AIM —
Return every line of the material that contains the string "skPoint", matching case exactly.
------
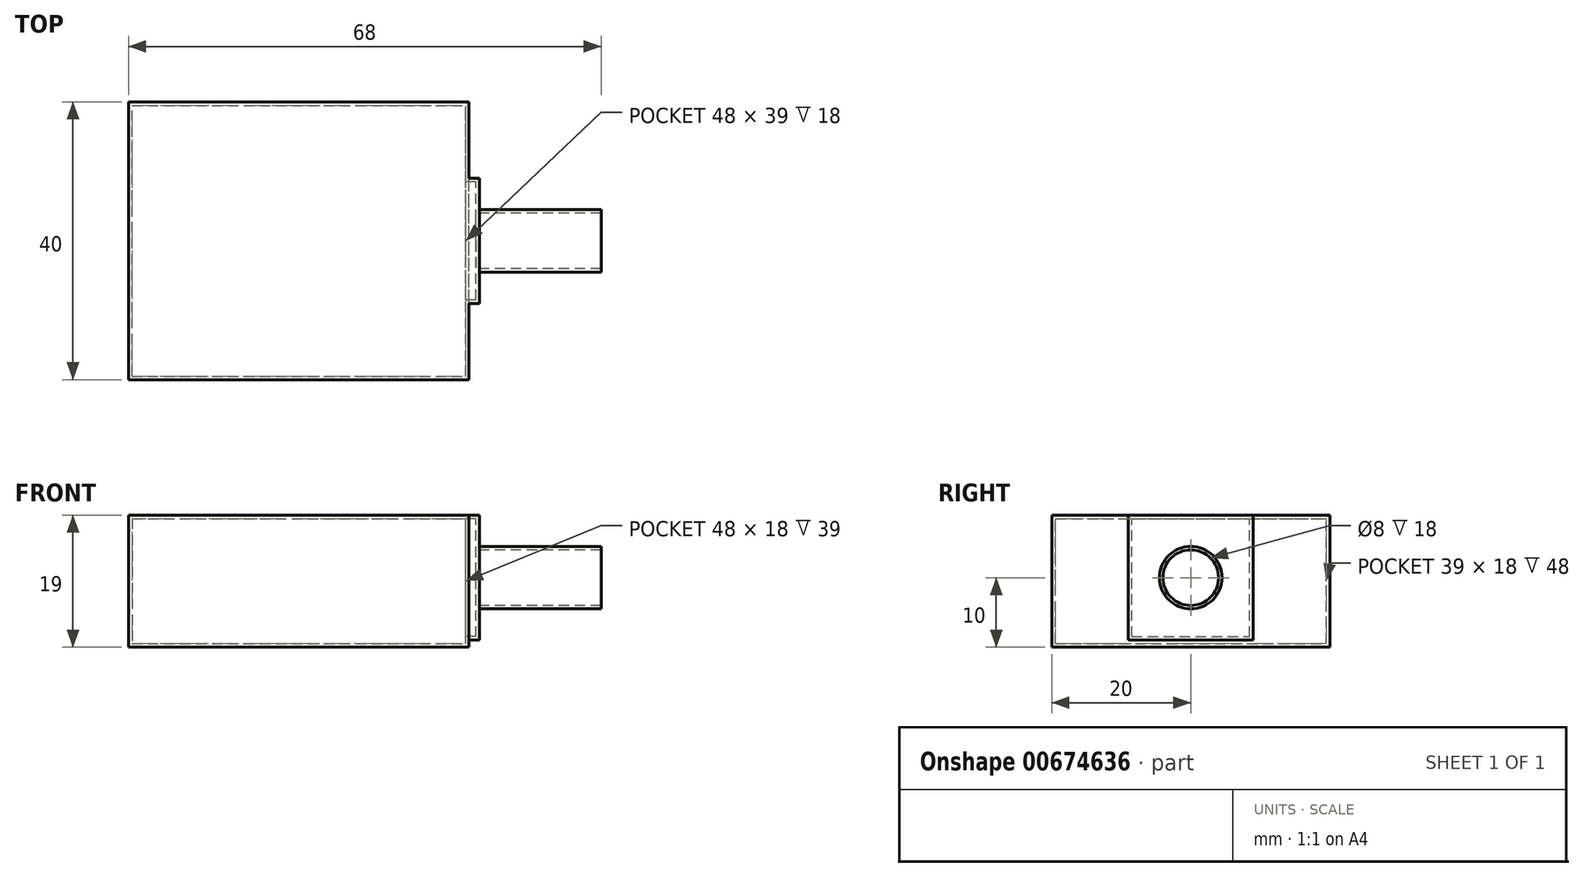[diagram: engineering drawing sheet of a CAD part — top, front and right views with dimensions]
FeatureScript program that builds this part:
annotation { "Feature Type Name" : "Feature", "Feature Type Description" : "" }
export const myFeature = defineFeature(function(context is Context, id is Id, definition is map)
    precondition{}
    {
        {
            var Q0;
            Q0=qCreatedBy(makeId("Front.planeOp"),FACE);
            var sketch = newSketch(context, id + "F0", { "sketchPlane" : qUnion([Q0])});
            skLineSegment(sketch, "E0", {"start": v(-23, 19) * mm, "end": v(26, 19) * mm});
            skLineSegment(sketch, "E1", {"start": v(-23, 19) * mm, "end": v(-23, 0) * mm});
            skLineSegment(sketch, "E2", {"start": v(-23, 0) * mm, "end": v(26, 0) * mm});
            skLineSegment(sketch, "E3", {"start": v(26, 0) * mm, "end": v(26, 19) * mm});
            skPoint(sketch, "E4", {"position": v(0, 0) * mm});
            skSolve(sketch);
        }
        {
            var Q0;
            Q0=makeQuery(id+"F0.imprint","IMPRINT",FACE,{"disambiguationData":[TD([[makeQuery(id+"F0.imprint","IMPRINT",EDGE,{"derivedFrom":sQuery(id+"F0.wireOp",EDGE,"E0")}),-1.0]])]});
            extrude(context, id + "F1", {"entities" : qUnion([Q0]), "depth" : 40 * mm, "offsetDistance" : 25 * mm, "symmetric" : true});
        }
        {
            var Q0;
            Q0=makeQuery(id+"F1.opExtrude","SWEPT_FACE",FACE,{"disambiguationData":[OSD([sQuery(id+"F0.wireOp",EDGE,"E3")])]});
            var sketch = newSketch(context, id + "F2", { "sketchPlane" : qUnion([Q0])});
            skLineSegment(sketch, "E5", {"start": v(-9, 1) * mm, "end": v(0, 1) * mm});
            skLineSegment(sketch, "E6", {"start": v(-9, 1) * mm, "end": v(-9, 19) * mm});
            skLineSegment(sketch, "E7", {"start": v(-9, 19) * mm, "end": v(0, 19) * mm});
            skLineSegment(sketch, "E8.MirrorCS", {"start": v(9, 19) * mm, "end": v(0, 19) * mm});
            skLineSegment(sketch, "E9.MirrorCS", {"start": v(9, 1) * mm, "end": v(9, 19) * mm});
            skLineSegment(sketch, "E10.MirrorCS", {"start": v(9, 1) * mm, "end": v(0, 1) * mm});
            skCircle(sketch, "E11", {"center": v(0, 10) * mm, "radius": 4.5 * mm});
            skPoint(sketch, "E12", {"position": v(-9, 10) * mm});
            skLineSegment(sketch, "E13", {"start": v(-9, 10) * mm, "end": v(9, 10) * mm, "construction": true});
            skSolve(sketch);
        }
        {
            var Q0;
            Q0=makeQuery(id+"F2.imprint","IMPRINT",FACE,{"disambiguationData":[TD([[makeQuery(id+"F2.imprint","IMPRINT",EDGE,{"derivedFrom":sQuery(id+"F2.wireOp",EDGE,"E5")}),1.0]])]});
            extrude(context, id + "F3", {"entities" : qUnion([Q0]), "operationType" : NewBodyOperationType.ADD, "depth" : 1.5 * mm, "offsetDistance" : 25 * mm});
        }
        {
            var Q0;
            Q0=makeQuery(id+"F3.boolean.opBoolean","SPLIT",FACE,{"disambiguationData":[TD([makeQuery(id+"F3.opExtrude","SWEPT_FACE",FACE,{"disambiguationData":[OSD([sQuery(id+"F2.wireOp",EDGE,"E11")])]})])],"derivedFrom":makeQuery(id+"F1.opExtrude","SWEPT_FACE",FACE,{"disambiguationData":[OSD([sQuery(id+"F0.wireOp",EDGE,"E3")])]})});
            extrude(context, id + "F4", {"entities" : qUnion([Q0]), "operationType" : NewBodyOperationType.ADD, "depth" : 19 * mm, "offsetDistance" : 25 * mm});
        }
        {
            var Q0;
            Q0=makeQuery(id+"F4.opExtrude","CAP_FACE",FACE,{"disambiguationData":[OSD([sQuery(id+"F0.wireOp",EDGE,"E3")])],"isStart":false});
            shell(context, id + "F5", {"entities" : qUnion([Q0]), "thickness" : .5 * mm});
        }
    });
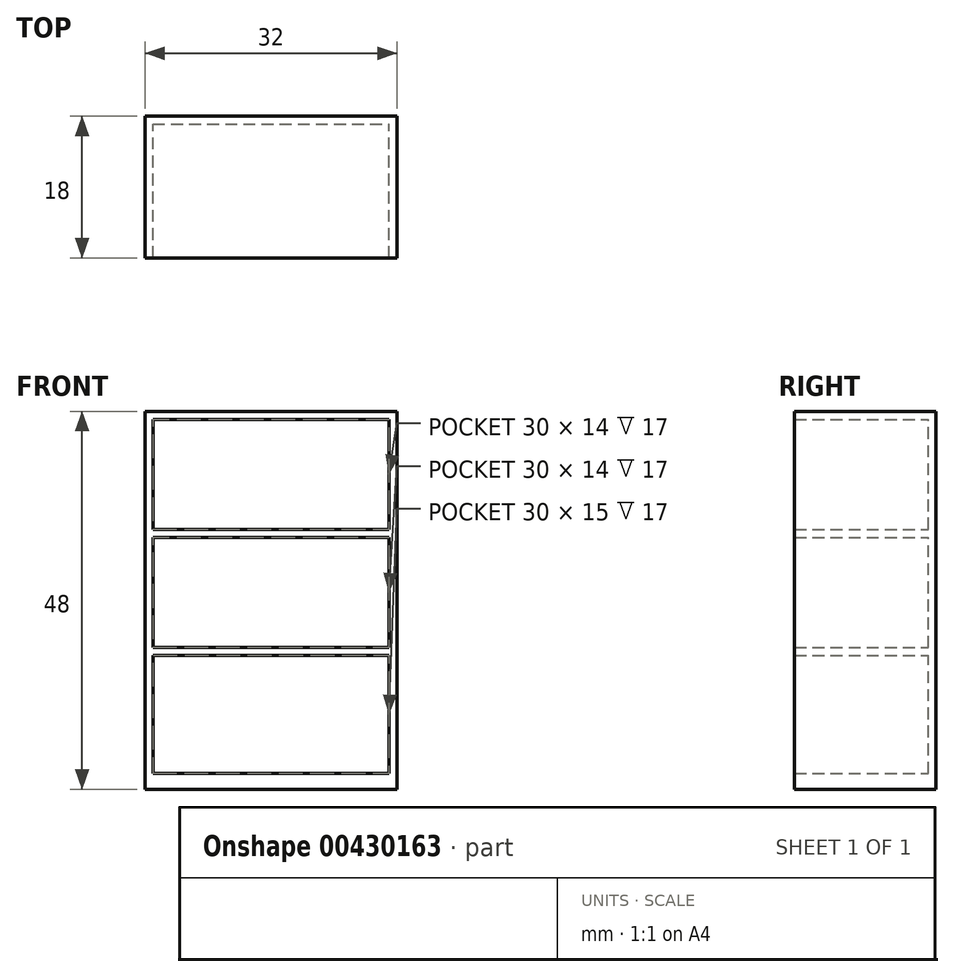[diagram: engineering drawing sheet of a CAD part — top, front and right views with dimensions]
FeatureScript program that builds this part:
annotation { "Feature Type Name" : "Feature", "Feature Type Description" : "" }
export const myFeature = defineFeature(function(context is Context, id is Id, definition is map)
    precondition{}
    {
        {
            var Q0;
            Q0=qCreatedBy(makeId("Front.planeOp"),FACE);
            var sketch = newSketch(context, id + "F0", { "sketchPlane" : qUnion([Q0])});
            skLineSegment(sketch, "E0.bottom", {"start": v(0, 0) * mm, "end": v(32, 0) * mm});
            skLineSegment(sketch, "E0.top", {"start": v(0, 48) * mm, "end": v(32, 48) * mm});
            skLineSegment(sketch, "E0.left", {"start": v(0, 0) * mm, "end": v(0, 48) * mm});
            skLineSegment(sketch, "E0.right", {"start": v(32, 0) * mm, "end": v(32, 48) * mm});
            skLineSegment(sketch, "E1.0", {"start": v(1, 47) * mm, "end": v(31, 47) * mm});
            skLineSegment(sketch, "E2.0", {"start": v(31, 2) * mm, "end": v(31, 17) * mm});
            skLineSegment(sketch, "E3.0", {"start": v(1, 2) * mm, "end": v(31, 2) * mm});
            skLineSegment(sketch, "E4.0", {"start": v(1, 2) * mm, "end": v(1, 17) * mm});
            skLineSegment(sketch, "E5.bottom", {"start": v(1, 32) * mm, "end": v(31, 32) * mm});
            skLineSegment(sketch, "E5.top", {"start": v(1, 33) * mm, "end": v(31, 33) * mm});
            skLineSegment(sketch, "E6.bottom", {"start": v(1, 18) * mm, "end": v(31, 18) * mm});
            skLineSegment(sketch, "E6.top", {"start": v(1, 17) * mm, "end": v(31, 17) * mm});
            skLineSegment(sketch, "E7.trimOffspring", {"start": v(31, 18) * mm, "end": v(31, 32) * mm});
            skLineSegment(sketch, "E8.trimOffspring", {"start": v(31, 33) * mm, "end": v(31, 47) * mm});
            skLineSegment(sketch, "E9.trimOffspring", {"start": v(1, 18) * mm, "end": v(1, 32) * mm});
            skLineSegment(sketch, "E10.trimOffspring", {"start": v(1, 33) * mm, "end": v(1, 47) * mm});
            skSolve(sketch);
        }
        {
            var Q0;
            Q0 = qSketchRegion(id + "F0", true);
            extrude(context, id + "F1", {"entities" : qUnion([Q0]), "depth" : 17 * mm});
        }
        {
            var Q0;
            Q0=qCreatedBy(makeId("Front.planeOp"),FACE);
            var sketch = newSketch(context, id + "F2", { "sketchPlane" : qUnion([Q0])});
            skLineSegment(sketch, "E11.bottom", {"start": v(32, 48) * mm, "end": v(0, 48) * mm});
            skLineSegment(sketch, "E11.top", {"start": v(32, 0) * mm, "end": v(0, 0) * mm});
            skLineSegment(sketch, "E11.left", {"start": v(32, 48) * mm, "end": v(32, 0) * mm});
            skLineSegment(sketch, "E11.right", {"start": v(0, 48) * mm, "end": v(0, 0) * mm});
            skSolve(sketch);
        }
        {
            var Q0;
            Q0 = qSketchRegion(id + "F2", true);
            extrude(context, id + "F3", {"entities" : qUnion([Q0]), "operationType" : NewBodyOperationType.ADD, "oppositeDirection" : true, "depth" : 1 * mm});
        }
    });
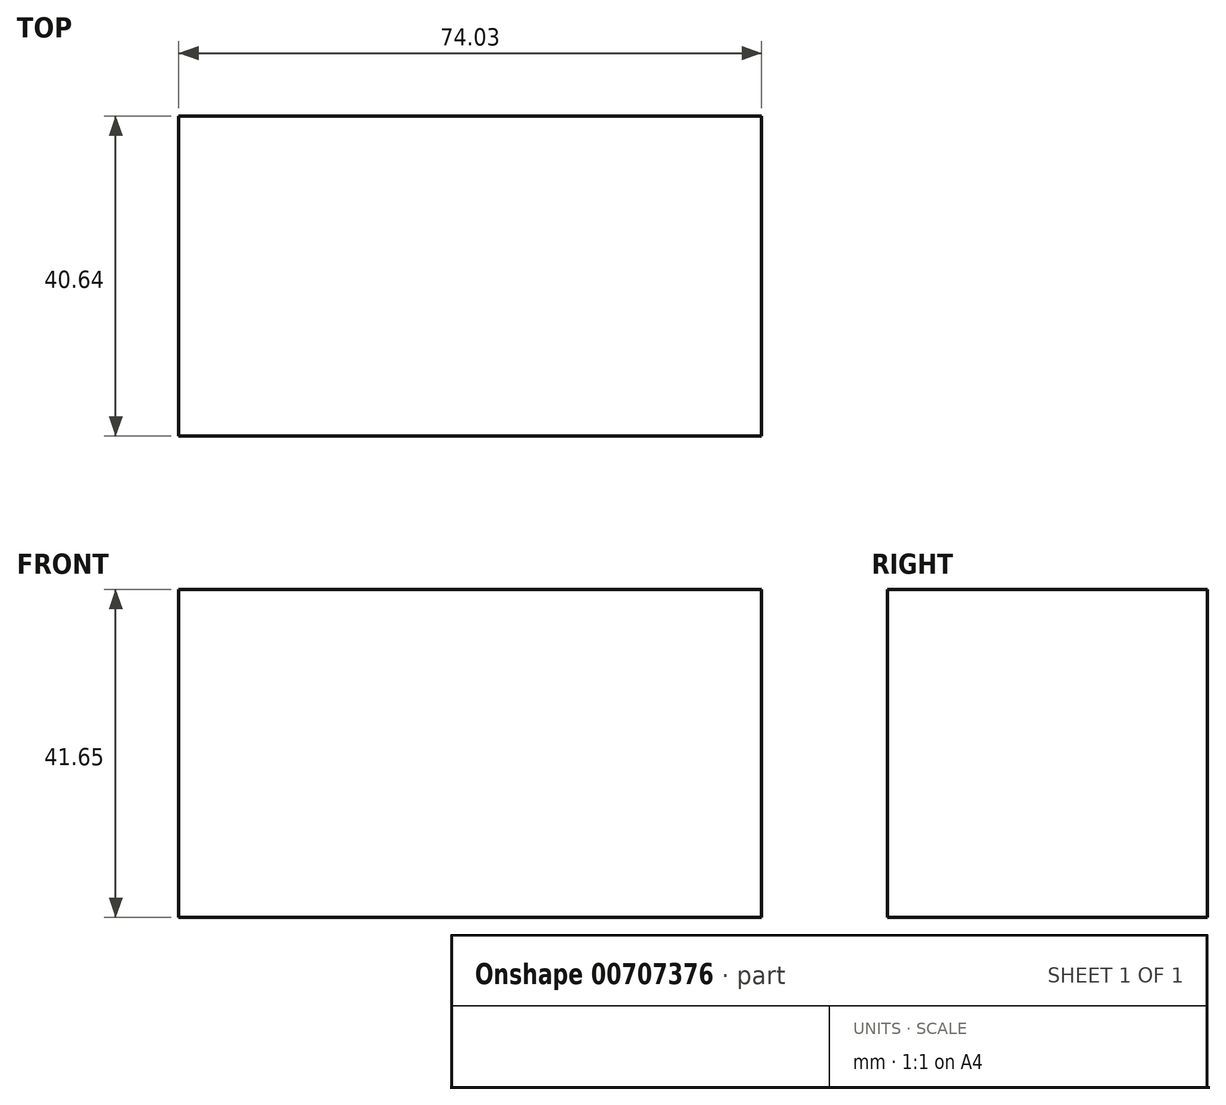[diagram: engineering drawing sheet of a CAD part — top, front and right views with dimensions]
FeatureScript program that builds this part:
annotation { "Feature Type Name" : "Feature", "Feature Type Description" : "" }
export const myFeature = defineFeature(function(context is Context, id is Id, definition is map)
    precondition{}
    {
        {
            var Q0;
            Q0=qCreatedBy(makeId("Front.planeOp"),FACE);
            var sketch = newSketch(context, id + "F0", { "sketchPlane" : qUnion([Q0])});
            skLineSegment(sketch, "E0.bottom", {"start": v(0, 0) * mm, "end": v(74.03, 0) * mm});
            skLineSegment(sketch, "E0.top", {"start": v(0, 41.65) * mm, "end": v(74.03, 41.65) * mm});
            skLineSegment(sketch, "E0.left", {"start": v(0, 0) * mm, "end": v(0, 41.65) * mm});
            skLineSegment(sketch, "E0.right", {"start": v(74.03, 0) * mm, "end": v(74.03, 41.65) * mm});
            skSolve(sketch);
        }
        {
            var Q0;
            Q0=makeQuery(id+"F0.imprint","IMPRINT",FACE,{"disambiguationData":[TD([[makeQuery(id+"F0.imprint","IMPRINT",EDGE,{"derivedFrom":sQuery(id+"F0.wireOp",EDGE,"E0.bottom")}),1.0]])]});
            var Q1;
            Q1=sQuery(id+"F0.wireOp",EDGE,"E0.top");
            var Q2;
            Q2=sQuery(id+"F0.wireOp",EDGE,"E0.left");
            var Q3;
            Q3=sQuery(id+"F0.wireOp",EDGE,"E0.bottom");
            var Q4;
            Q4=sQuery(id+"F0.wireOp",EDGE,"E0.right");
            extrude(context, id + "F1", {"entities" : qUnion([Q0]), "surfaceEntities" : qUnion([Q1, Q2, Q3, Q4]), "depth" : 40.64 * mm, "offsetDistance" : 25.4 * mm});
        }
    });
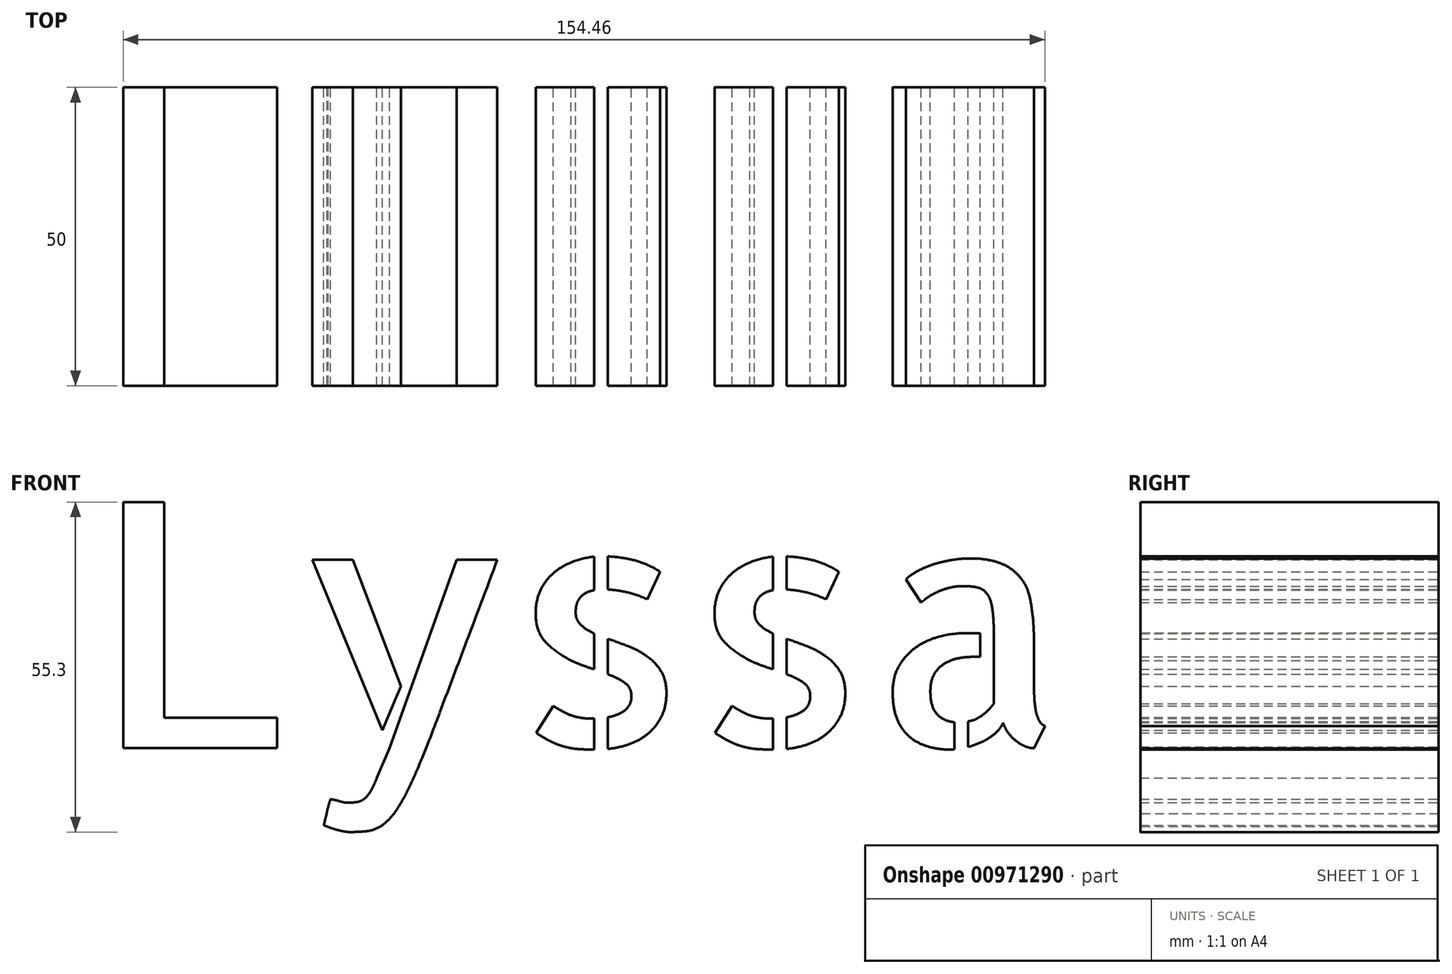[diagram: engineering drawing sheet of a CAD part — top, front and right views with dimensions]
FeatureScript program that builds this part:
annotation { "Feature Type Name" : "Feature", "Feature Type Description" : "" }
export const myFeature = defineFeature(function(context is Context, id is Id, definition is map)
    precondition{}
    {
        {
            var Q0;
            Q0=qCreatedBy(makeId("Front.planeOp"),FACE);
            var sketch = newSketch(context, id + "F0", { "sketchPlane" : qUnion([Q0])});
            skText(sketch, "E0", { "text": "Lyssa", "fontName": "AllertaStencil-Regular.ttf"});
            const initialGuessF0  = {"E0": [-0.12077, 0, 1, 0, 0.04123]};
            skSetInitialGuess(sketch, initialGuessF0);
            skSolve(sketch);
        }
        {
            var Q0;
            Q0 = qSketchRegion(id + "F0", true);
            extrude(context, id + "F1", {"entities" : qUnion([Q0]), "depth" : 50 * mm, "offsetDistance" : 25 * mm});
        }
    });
------
EXERCISE RESULT —
            skPoint(sketch, "E4", {"position": v(0, 0) * mm});
            skPoint(sketch, "E12", {"position": v(-9, 10) * mm});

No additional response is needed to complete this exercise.